A maldição da muretinha me pegou na quinta passada. Como era véspera de feriado, já tinha traçado uma programação incrível que incluía lançamentos de livros, festas com gente interessante, noite com destilados e pouca ressaca no dia seguinte. Só que, chegando do trabalho, me deparei com um amigo que bebia cerveja na mureta da praça da minha rua. Resultado: parei por ali, com bolsa mega cheia de material de produção a tiracolo, e me deliciei com um copinho do que os paulistas chamam de breja.

E o copinho chamou mais um, que chamou outro, que chamou uma nova garrafa.
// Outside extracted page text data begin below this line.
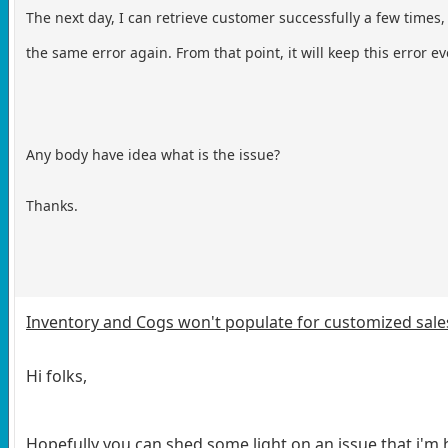
The next day, I can retrieve customer successfully a few time
the same error again. From that point, it will keep this error e
Any body have idea what is the issue?
Thanks.
Inventory and Cogs won't populate for customized sales
Hi folks,
Hopefully you can shed some light on an issue that i'm 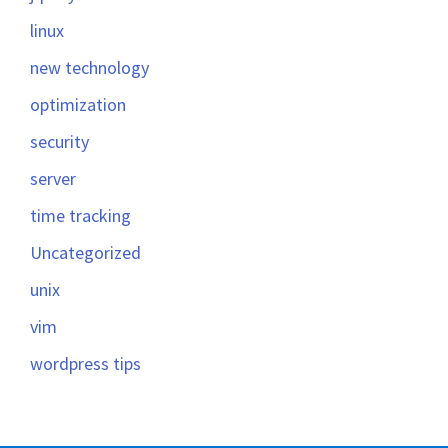
linux
new technology
optimization
security
server
time tracking
Uncategorized
unix
vim
wordpress tips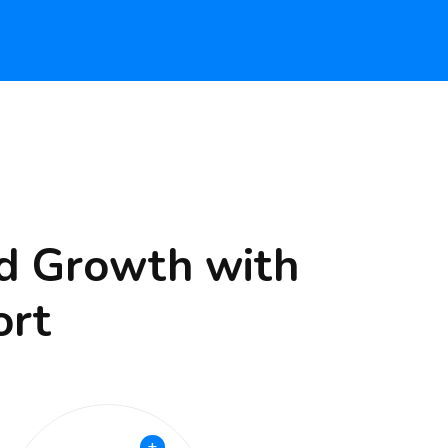
nd Growth with
ort
+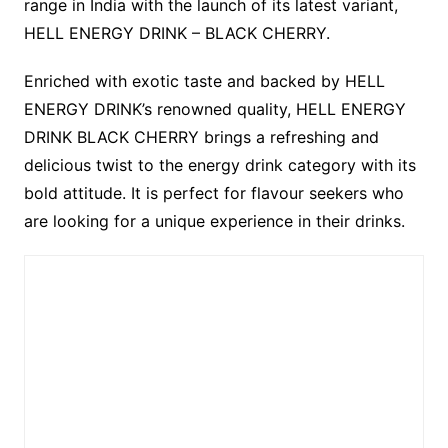
range in India with the launch of its latest variant,
HELL ENERGY DRINK – BLACK CHERRY.
Enriched with exotic taste and backed by HELL
ENERGY DRINK’s renowned quality, HELL ENERGY
DRINK BLACK CHERRY brings a refreshing and
delicious twist to the energy drink category with its
bold attitude. It is perfect for flavour seekers who
are looking for a unique experience in their drinks.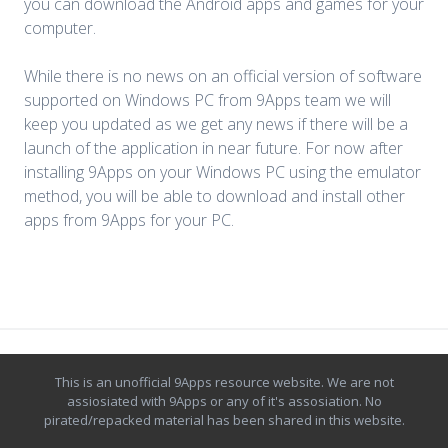
you can download the Android apps and games for your
computer.
While there is no news on an official version of software
supported on Windows PC from 9Apps team we will
keep you updated as we get any news if there will be a
launch of the application in near future. For now after
installing 9Apps on your Windows PC using the emulator
method, you will be able to download and install other
apps from 9Apps for your PC.
This is an unofficial
9Apps
resource website. We are not
assiosiated with 9Apps or any of it's assosiation. No
pirated/repacked material has been shared in this website.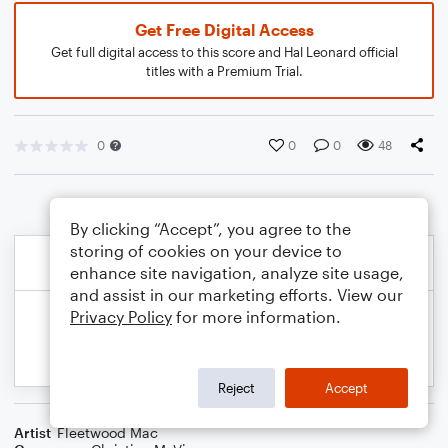
Get Free Digital Access
Get full digital access to this score and Hal Leonard official
titles with a Premium Trial.
0
0
0
48
By clicking “Accept”, you agree to the
storing of cookies on your device to
enhance site navigation, analyze site usage,
and assist in our marketing efforts. View our
Privacy Policy
for more information.
Reject
Accept
Artist
Fleetwood Mac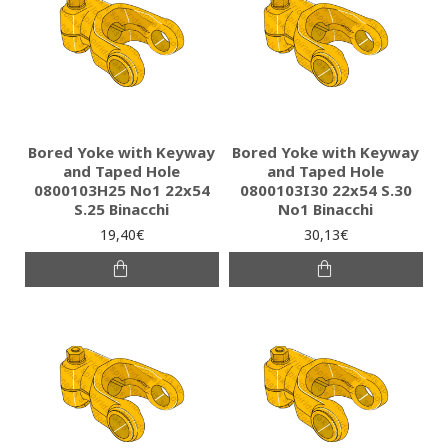
Bored Yoke with Keyway
Bored Yoke with Keyway
and Taped Hole
and Taped Hole
0800103H25 Νο1 22x54
0800103I30 22x54 S.30
S.25 Binacchi
No1 Binacchi
19,40€
30,13€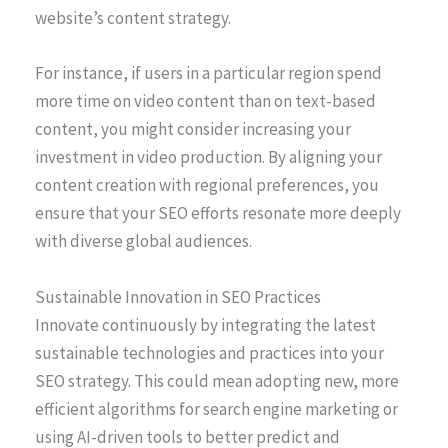
website’s content strategy.
For instance, if users in a particular region spend
more time on video content than on text-based
content, you might consider increasing your
investment in video production. By aligning your
content creation with regional preferences, you
ensure that your SEO efforts resonate more deeply
with diverse global audiences.
Sustainable Innovation in SEO Practices
Innovate continuously by integrating the latest
sustainable technologies and practices into your
SEO strategy. This could mean adopting new, more
efficient algorithms for search engine marketing or
using AI-driven tools to better predict and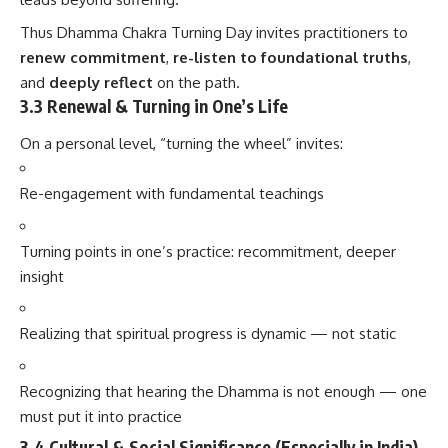
Thus Dhamma Chakra Turning Day invites practitioners to
renew commitment
,
re-listen to foundational truths
,
and
deeply reflect
on the path.
3.3 Renewal & Turning in One’s Life
On a personal level, “turning the wheel” invites:
Re-engagement with fundamental teachings
Turning points in one’s practice: recommitment, deeper
insight
Realizing that spiritual progress is dynamic — not static
Recognizing that hearing the Dhamma is not enough — one
must put it into practice
3.4 Cultural & Social Significance (Especially in India)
Eu esperava uma amiga chegar de São Paulo, e ficava me repetindo que, quando ela chegasse, eu ia pra casa tomar um banho, jantar, fazer uma maquiagem legal - todas essas coisas que as pessoas normais fazem antes de cair na noite.

Mas a minha amiga chegou e eu continuei lá. E daí que a gente foi parar em Santa Teresa, e depois em um bar de Laranjeiras, e eu dei adeus ao meu programa de destilados e festas de lançamento de obras literárias.

A minha mureta preferida é a que fica em frente ao Bar Urca. Esse ano descobri que existe um verdadeiro séquito do muro da Urca, gente que passa o fim de semana inteiro comendo pastel e curtindo uma das vistas mais bonitas do Rio de Janeiro. Tem gente que leva cadeira de praia e fica ali na calçada, mas eu, tradicionalíssima, prefiro descansar o bumbum na base de pedra. Não é muito confortável, mas é mega carioca.

Nesse feriado, recebi em casa dois paulistas e um argentino. Passei três dias tentando levá-los na muretinha da Urca, mas ninguém me deu ouvidos. No último dia, tentamos almoçar no Bar Urca que, obviamente, estava lotado. Fomos embora sem aproveitar a tarde totalmente decepcionados. Mas os paulistas já avisaram: na próxima viagem ao Rio, aquele murinho será prioridade.

A mureta do Bar Urca também já foi responsável pelo fim de um sábado à noite - mas dessa vez eu nem reclamo, porque foi realmente uma tarde bem legal. Quer dizer, eu reclamei um pouquinho na hora, mas agora já nem me lamento tanto. Às vezes é uma opção sábia trocar a luz do estrobo pela luz do sol.